Get out means don’t lock your money in places that don’t produce income.

That shift changed everything for me.

It wasn’t about making more money. It was about creating consistent cash flow.

I love that because it highlights that it’s not just about building a portfolio, it’s about building one that supports your life.

Exactly.

A lot of people build something that still requires all their time.

That’s not freedom.

Right.

So what does your day-to-day look like now?

It’s completely different. Before, I was doing everything.

Now it’s oversight. Reviewing opportunities, making decisions, and letting others execute.

That’s the shift.

If your business depends on you, it’s not a business. It’s a job.

Exactly.

And that’s why you have to remove yourself from day-to-day operations.

That doesn’t mean you’re not involved. You’re just involved at a higher level.

And that’s where things change.

I love that because it ties back to creating freedom with your time.

Money is just a tool to create that.

If you’re making more money but have less time, that’s not a win.

Right.

So for someone earlier in their journey, what’s the first step?

Awareness.

Recognizing you can’t do everything forever.

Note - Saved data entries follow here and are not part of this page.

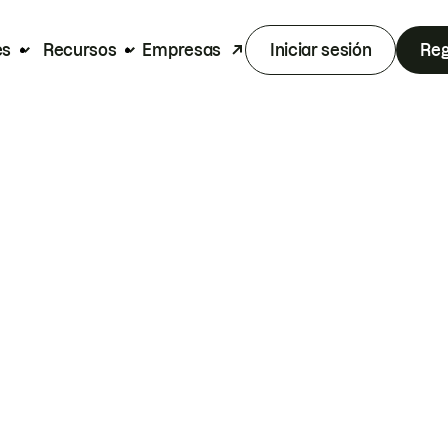
es
Recursos
Empresas
Iniciar sesión
Reg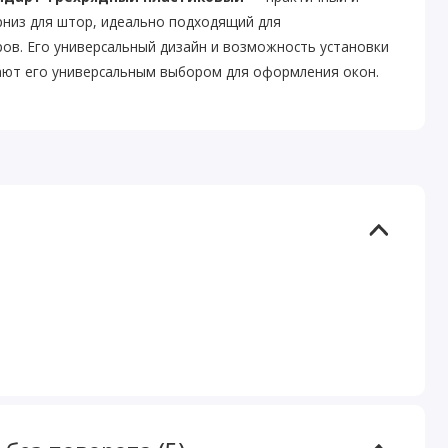
рниз для штор, идеально подходящий для
ов. Его универсальный дизайн и возможность установки
лают его универсальным выбором для оформления окон.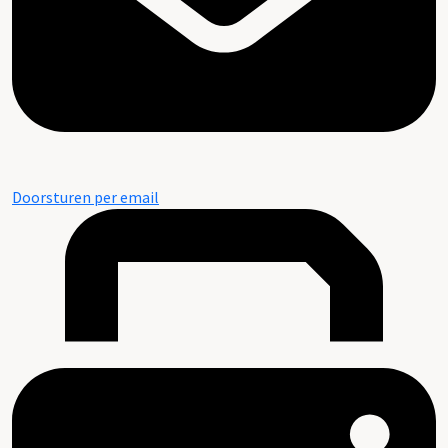
Doorsturen per email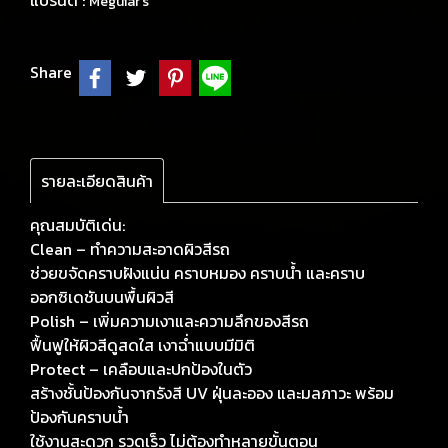
แบรนด์ :
Meguiar's
Share
รายละเอียดสินค้า
คุณสมบัติเด่น:
Clean – ทำความสะอาดผิวสีรถ
ช่วยขจัดคราบฝังแน่น คราบหมอง คราบน้ำ และคราบ
ออกซิเดชันบนพื้นผิวสี
Polish – เพิ่มความเงาและความลึกของสีรถ
ฟื้นฟูให้ผิวสีดูสดใส เงาฉ่ำแบบมีมิติ
Protect – เคลือบและปกป้องในตัว
สร้างชั้นป้องกันจากรังสี UV ฝุ่นละออง และมลภาวะ พร้อม
ป้องกันคราบน้ำ
ใช้งานสะดวก รวดเร็ว ไม่ต้องทำหลายขั้นตอน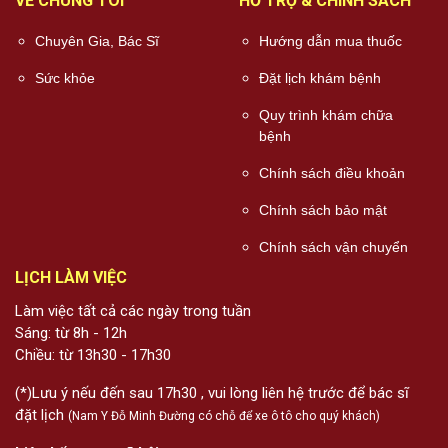
VỀ CHÚNG TÔI
HỖ TRỢ & CHÍNH SÁCH
Chuyên Gia, Bác Sĩ
Hướng dẫn mua thuốc
Sức khỏe
Đặt lịch khám bệnh
Quy trình khám chữa
bệnh
Chính sách điều khoản
Chính sách bảo mật
Chính sách vận chuyển
LỊCH LÀM VIỆC
Làm việc tất cả các ngày trong tuần
Sáng: từ 8h - 12h
Chiều: từ 13h30 - 17h30
(*)Lưu ý nếu đến sau 17h30 , vui lòng liên hệ trước để bác sĩ
đặt lịch
(Nam Y Đỗ Minh Đường có chỗ để xe ô tô cho quý khách)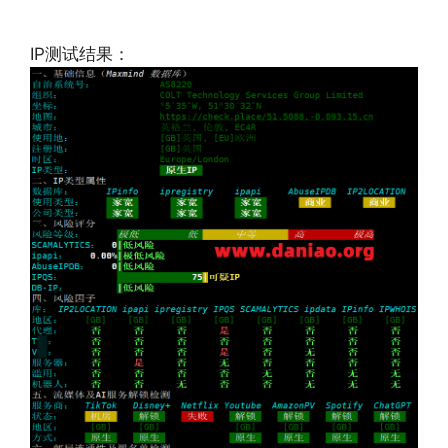
IP测试结果：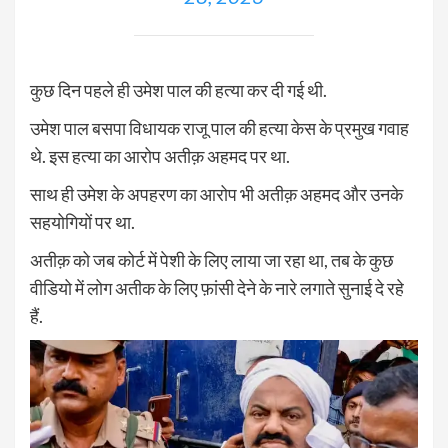
कुछ दिन पहले ही उमेश पाल की हत्या कर दी गई थी.
उमेश पाल बसपा विधायक राजू पाल की हत्या केस के प्रमुख गवाह
थे. इस हत्या का आरोप अतीक़ अहमद पर था.
साथ ही उमेश के अपहरण का आरोप भी अतीक़ अहमद और उनके
सहयोगियों पर था.
अतीक़ को जब कोर्ट में पेशी के लिए लाया जा रहा था, तब के कुछ
वीडियो में लोग अतीक के लिए फ़ांसी देने के नारे लगाते सुनाई दे रहे
हैं.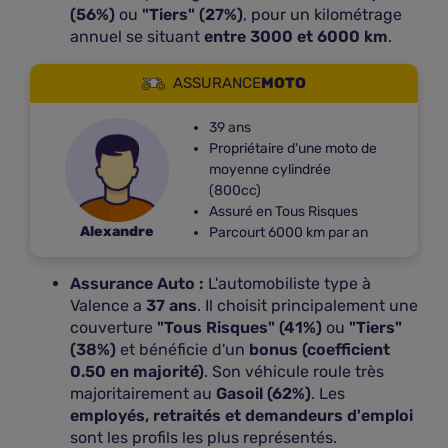
(56%)
ou
"Tiers" (27%)
, pour un kilométrage
annuel se situant
entre 3000 et 6000 km
.
ASSURANCE
MOTO
39 ans
Propriétaire d'une moto de
moyenne cylindrée
(800cc)
Assuré en Tous Risques
Alexandre
Parcourt 6000 km par an
Assurance Auto :
L'automobiliste type à
Valence a
37 ans
. Il choisit principalement une
couverture
"Tous Risques" (41%)
ou
"Tiers"
(38%)
et bénéficie d'un
bonus (coefficient
0.50 en majorité)
. Son véhicule roule très
majoritairement au
Gasoil (62%)
. Les
employés, retraités et demandeurs d'emploi
sont les profils les plus représentés.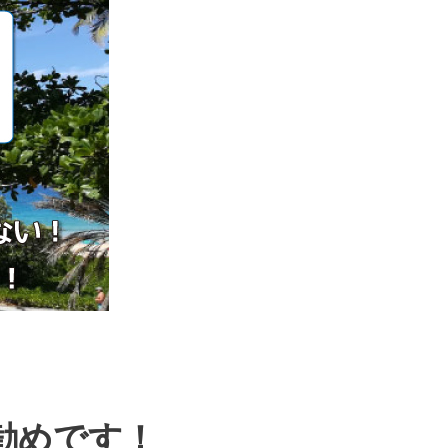
勧めです！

Then identifying tasks that don’t require you.

Then finding the right people to take those off your plate.

That could be a property manager, a virtual assistant, or other team members.

The key is being willing to let go.

That’s hard for a lot of people.

They think no one can do it as well as they can.

Maybe not at first, but with the right systems and people, they can.

That’s how you grow.

Otherwise, you become the bottleneck.

Exactly.

Most people don’t have a scaling problem. They have a delegation problem.

Once you fix that, everything opens up.

I love that.

So where can people learn more about you?

The best place is my podcast, Money Ripples, and my website.

Perfect.

Thank you so much for coming on and sharing your story and your insights.

Absolutely. Thanks for having me.

And to everyone listening, thank you for being here.